И вместе с Шариком охранным, служебным псом, с каким из темноты никто не бросится напасть, идёшь наверх, размахивая палкой темноту, цепляя удочкой траву, дрожа от ужаса ночного, курганом вверх, и кажется, дойдёшь до самых звёзд – так высоко и долго по тропинке. Но не дорос ещё курган до неба, и от поляны снова вниз к участкам, в темноту.

– Идёшь?

– Да не, я тут ещё.

– Ты… нá. Ну… если Шарика найдёшь… – И протянула петелькой затёртой поводок.

– Ты только ей не говори, что видела меня.

– Не-е, ты же невидимка.

И, как в любимой книге папы Герберта Уэллса Гриффин, зрячий в городе слепых, полувернулся, полувидим, уколешь голой пяткой в острую траву или пропорешь о стекло – и только так оставишь след.

11

Но как небо выше земли,

так пути Мои выше путей ваших,

и мысль Моя выше мыслей ваших.

Ис. 55:9

От садика вишнёвого, направо их калитки, тропинка вышивала узенький протоп между кустарников колючих, бурелома, отжившего домашний век добра и яблоневых ям к Добжанских стороне.
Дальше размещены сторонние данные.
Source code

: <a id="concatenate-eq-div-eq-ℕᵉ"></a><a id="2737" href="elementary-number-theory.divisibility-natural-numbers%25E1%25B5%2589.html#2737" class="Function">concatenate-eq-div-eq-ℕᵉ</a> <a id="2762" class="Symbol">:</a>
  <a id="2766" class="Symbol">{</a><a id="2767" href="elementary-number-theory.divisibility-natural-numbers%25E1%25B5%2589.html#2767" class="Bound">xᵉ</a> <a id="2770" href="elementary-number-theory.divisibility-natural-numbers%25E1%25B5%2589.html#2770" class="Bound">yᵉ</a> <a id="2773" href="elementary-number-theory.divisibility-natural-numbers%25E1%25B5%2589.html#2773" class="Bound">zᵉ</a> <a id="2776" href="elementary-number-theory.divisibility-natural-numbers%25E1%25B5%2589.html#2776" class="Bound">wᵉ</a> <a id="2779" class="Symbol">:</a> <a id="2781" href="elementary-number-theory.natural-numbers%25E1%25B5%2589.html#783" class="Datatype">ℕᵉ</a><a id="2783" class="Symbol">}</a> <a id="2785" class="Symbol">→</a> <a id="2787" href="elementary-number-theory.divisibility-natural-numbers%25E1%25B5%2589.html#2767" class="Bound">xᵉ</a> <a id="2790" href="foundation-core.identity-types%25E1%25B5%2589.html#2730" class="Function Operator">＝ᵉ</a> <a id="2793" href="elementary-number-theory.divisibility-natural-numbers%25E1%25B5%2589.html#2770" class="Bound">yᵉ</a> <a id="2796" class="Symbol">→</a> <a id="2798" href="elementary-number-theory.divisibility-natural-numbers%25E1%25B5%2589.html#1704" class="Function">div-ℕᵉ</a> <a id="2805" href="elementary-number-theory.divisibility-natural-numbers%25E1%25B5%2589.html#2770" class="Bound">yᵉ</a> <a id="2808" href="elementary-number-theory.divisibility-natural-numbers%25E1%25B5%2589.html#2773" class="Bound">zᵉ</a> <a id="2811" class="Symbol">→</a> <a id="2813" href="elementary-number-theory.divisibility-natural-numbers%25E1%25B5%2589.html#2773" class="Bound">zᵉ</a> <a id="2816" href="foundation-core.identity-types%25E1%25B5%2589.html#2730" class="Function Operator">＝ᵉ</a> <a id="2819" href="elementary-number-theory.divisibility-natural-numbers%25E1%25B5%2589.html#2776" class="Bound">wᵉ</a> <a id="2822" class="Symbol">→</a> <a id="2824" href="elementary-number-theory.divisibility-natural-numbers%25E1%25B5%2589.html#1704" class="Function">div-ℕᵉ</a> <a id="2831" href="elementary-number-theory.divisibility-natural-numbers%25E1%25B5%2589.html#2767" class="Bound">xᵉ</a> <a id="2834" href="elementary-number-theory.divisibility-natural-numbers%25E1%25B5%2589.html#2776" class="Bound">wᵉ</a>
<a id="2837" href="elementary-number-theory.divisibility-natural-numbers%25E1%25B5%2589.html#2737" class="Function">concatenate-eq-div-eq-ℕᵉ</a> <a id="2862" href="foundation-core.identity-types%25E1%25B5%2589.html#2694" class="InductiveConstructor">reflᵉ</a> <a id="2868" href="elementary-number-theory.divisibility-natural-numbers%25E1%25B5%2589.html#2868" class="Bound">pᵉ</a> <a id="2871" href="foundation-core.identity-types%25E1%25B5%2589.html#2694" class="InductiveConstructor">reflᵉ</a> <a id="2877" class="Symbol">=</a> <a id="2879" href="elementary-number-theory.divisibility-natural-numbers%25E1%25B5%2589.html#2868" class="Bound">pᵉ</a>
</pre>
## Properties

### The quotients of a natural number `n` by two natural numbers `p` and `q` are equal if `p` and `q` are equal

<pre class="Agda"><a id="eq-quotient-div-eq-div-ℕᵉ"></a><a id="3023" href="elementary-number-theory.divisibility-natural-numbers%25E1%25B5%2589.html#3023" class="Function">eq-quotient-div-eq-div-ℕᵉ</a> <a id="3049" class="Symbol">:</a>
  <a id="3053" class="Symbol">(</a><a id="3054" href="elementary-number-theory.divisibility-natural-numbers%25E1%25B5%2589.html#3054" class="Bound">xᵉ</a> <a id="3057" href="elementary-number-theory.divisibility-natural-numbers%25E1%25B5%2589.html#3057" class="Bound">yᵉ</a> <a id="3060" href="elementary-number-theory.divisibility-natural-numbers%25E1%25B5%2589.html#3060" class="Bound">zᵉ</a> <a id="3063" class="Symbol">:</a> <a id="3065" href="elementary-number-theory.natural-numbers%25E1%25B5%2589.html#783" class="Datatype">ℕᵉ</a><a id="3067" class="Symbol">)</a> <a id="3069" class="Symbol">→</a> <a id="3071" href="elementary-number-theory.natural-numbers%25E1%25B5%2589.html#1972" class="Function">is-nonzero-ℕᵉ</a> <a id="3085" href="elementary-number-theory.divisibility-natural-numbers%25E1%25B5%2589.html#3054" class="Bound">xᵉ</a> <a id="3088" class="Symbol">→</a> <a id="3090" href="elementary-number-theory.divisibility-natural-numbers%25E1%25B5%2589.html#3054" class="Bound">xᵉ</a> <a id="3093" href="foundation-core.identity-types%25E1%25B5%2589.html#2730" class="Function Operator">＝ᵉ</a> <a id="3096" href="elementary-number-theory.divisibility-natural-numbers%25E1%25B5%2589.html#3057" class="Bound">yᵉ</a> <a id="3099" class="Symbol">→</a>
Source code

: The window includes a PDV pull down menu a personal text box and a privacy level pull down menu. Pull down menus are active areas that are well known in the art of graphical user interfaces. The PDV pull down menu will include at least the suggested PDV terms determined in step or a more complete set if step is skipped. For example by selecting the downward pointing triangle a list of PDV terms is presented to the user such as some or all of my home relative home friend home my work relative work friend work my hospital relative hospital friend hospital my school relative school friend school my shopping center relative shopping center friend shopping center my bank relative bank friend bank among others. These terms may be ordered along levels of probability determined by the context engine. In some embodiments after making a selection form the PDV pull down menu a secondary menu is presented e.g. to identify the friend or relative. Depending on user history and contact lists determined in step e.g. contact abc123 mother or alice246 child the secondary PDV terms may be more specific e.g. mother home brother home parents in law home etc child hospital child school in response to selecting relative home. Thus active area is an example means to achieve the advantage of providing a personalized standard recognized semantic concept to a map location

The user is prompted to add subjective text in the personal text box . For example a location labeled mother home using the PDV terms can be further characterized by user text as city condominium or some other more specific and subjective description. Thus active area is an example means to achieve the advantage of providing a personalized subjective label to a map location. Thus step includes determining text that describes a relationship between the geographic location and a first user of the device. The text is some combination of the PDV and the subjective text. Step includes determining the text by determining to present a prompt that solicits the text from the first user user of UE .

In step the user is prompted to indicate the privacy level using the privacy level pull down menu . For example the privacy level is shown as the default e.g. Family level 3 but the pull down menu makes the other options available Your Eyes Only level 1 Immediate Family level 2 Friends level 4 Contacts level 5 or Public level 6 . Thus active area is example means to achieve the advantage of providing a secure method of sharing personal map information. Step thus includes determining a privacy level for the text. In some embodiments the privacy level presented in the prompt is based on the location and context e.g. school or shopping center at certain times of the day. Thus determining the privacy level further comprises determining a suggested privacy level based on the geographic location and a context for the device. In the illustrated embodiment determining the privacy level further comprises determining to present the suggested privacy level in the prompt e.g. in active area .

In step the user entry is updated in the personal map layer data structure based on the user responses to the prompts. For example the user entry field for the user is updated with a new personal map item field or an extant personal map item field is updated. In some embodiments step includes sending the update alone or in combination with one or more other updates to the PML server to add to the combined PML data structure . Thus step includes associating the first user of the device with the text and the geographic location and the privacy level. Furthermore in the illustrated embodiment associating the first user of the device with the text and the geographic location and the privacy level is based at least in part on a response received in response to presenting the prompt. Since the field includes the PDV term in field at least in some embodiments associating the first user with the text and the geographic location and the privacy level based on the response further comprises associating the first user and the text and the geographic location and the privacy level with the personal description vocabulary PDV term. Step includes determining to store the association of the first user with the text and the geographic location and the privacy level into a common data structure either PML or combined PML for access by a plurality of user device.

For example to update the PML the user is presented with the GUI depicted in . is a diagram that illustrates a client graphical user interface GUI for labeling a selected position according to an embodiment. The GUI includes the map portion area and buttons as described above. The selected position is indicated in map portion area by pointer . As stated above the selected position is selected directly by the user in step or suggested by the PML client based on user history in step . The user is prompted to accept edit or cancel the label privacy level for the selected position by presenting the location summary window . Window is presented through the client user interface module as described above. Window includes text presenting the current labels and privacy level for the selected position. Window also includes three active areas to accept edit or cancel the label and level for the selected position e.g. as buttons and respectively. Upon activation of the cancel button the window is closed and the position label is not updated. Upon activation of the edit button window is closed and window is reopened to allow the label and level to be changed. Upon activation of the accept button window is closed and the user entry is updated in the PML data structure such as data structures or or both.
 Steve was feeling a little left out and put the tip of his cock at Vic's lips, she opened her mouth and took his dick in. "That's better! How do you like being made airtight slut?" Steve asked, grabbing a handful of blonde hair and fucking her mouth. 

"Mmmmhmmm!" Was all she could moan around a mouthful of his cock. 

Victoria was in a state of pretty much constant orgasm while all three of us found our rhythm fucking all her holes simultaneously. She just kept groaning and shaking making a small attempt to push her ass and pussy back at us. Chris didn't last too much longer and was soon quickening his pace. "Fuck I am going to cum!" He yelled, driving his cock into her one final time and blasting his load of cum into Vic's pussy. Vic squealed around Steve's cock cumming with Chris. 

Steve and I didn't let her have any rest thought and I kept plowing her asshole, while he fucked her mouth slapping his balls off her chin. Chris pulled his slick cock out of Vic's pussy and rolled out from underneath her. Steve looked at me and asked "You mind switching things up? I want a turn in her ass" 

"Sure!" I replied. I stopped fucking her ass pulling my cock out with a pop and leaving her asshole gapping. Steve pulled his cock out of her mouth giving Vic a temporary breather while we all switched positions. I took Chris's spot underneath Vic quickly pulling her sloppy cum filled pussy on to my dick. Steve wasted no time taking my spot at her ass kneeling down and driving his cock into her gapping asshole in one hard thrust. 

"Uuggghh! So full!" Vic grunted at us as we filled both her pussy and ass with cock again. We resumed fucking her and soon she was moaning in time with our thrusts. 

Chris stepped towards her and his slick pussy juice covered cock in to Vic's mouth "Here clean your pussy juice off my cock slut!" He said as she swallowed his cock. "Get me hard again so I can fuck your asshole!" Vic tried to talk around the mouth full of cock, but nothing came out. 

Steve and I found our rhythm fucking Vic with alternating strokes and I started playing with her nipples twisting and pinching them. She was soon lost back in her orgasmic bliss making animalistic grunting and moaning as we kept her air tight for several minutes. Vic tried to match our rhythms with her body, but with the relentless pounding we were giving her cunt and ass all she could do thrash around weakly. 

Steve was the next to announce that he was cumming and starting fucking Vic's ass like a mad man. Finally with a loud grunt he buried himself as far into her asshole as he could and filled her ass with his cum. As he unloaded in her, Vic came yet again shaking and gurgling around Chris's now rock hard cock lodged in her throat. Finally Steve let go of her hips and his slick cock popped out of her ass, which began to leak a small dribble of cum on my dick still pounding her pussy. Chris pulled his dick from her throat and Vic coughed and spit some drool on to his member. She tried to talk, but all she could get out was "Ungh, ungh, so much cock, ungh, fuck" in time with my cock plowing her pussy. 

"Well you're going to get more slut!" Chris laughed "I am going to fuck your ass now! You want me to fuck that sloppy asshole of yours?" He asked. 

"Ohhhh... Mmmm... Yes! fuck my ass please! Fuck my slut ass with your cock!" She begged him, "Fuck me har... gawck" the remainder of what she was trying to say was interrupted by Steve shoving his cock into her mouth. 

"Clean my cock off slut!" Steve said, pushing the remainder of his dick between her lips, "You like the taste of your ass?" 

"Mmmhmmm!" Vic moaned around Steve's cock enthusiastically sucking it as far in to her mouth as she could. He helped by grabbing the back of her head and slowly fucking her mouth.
Здесь было тихо, тенно, жутко, как будто, отойдя подсолнечной земли, шагнул в невидимый портал, и только маленькие птички-стражки в зарослях бесплодных прижились, навили шапок, прятались от всех, а может, ждали выклевать глаза.

– Те-ди! – тревожно с ветки сорвалось и скрылось в высоте.

Он обмотал ошейник на рукав, петлёй к себе: ударить плёткой, если… Надел сандалии. Огляделся: тихо, никого. Потрескивает в ветках золотая пыль.

Гнилой забор под натиском курганных траволесий валился в огороды и сады, как будто правда мертвецы к живым шагали в гости напролом. С той стороны участков их напор держали поленни́цы, кривенькие баньки, колючей проволоки стяжка вилась над сгнившим зубами городца. Большие белые цветы жасмина опадали, засыпанные звёздочками незабудок кочки, мелкие гвоздички, васильки, ромашки и ленки мешали робкий цвет с сухой землёй.

Здесь было кладбище вещей. В затишье солнечном тихонько ветер шевелил вершины лип, и облачка, как ватки, скользили небом и сквозили по траве. Полуденное солнце слабо пригревало тысячи соцветий безымянных, сплетенье веток мало пропускало ливневой воды. Шкаф духовой скрипел распахнутой заслонкой, буржуйка, печь на чёрных согнутых ногах, набила брюхо грязью; кривоногие столы и стулья, табуретки врастали в землю или из неё росли. Прозрачные перебегали блики по стволам, и на растопленных полянках бабочки цвели.

Старинная кровать с заржавленной решёткой под матрас и сам матрас с пружинами в соломе, кастрюли, крышки, банки, чугунки, тазы без дна для украшения затерянного мира, обломки прошлого в нехоженой траве, игрушки, детские коляски, керосинки, похожие на ржавых марсианских пауков.

На куст надет резиновый сапог и множество ботинок и галош, каких-то тряпок, так у Чуковского картинка в книжке, чудо-дерево растёт, но только мёртвое, скелет, ботинок не наденешь, всё по одному – как будто кто-то с детством пошутил, и сказка от счастливого конца имела продолженье на оборотной жизни стороне. На оборотном языке теней в полуденной жаре.